“Il mondo che nasce” di Adriano Olivetti

Adriano Olivetti è stato uno dei cardini della storia italiana del secondo dopoguerra. Il suo eclettismo lo ha avvicinato all’urbanistica, alla psicologia, alla sociologia e alla cultura nelle sue diverse forme. La sua “fabbrica di mattoni rossi”, che nasce come microcosmo, diventa parte di un progetto più ampio, la Comunità, e in seguito di una visione profetica che arriva a coinvolgere il concetto universale di civiltà. Tale visione emerge da una lettura d’insieme di alcuni scritti dell’imprenditore di Ivrea raccolti nel volume Il mondo che nasce”, Edizioni di Comunità, a cura di Alberto Saibene.

La base costitutiva della civiltà, secondo Olivetti, è formata dalle quattro forze essenziali dello spirito: Verità, Giustizia, Bellezza e Amore. L’assenza anche di uno solo di questi quattro elementi determina la mancata esistenza della civiltà. Questa concezione olivettiana, epurata dalla componente religiosa legata alla volontà di affermazione della civiltà cristiana e contestualizzata nella realtà attuale, potrebbe, e forse dovrebbe, essere considerata come un insieme di valori a cui fare riferimento.
Olivetti scrive:

“Nessuno rinuncerebbe alla nuova civiltà, a quest’epoca del cemento armato, dei motori, degli antibiotici, della radio e della televisione. Nessuno tornerebbe indietro, non dico di secoli, ma nemmeno di cinquant’anni. Mancava la luce elettrica, le malattie infettive mietevano le giovani vite […] insomma la condizione umana era estremamente più dura di oggi. E il mondo va verso giorni più radiosi e più felici, ma a una sola condizione: che le immense forze materiali messe oggi a disposizione dell’uomo siano rivolte a finalità, a mete spirituali. Altrimenti la potenza degli atomi, anziché costruire la nuova civiltà, potrebbe con i suoi missili radiocomandati e le sue bombe all’idrogeno distruggerla per sempre.”

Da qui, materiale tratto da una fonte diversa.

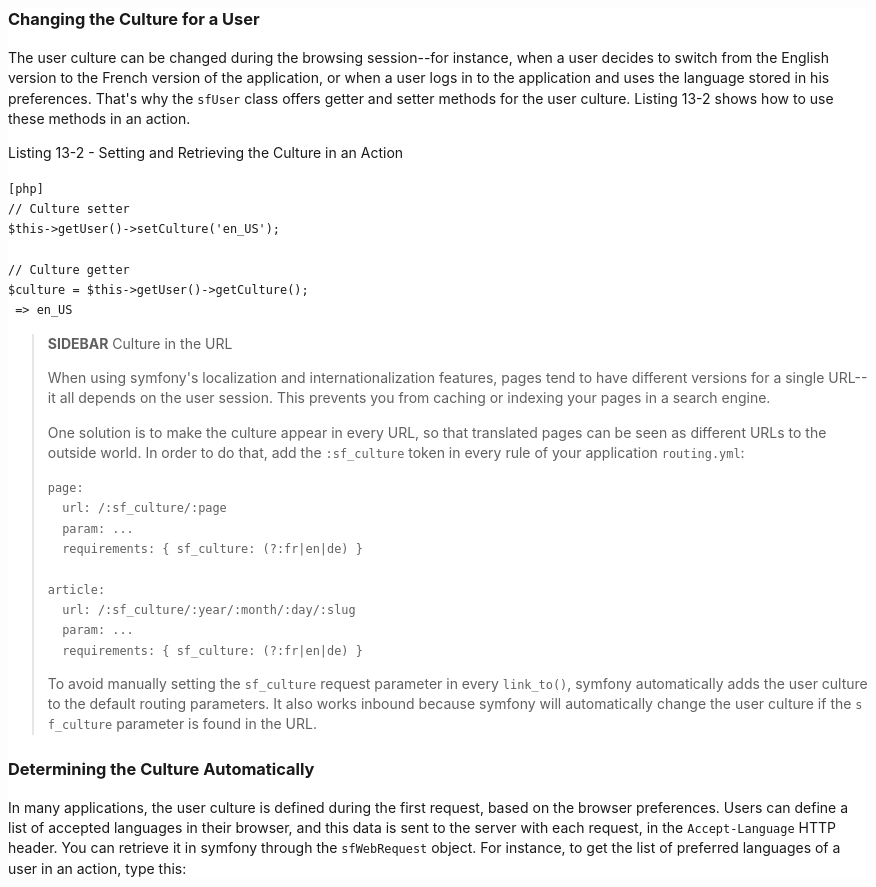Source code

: ### Changing the Culture for a User

The user culture can be changed during the browsing session--for instance, when a user decides to switch from the English version to the French version of the application, or when a user logs in to the application and uses the language stored in his preferences. That's why the `sfUser` class offers getter and setter methods for the user culture. Listing 13-2 shows how to use these methods in an action.

Listing 13-2 - Setting and Retrieving the Culture in an Action

    [php]
    // Culture setter
    $this->getUser()->setCulture('en_US');

    // Culture getter
    $culture = $this->getUser()->getCulture();
     => en_US

>**SIDEBAR**
>Culture in the URL
>
>When using symfony's localization and internationalization features, pages tend to have different versions for a single URL--it all depends on the user session. This prevents you from caching or indexing your pages in a search engine.
>
>One solution is to make the culture appear in every URL, so that translated pages can be seen as different URLs to the outside world. In order to do that, add the `:sf_culture` token in every rule of your application `routing.yml`:
>
>
>     page:
>       url: /:sf_culture/:page
>       param: ...
>       requirements: { sf_culture: (?:fr|en|de) }
>
>     article:
>       url: /:sf_culture/:year/:month/:day/:slug
>       param: ...
>       requirements: { sf_culture: (?:fr|en|de) }
>
>
>To avoid manually setting the `sf_culture` request parameter in every `link_to()`, symfony automatically adds the user culture to the default routing parameters. It also works inbound because symfony will automatically change the user culture if the `sf_culture` parameter is found in the URL.

### Determining the Culture Automatically

In many applications, the user culture is defined during the first request, based on the browser preferences. Users can define a list of accepted languages in their browser, and this data is sent to the server with each request, in the `Accept-Language` HTTP header. You can retrieve it in symfony through the `sfWebRequest` object. For instance, to get the list of preferred languages of a user in an action, type this:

L’imprenditore aveva capito che la società si stava dirigendo verso la supremazia della logica meccanica e verso la progressiva distruzione dei valori umani, perciò aveva cercato di ricostruire le basi della civiltà partendo dalla sua fabbrica che avrebbe funzionato da modello per la creazione della Comunità, secondo un progetto illustrato puntualmente all’interno di questo libro.

Nel pensiero olivettiano la Comunità oppone la cultura, il rispetto e la giustizia alla logica del profitto.

Leggendo questo libro e pensando al mondo di oggi, ognuno di noi può comprendere quanto suonino profetiche le parole di Olivetti. In una società in cui le aziende faticano a tenere il passo con l’evoluzione tecnologica, che rende troppo rapidamente obsoleta ogni innovazione, dove la competizione spinge all’esasperazione, l’uomo sembra aver dimenticato gli “impulsi spirituali” di cui parla l’imprenditore di Ivrea.

La civiltà deve essere ricostruita e la logica del massimo profitto dovrebbe essere quantomeno affiancata dal buon senso che riconduca verso una società “a misura d’uomo”.

Il punto di vista olivettiano, sviluppato nel secondo dopoguerra, può essere ancora applicato alla situazione attuale. Questo significa che l’evoluzione letta dall’imprenditore è progredita ma il baratro non è stato ancora raggiunto, dunque:

“La civiltà occidentale si trova oggi, nel mezzo di un lungo e profondo travaglio, alla sua scelta definitiva.”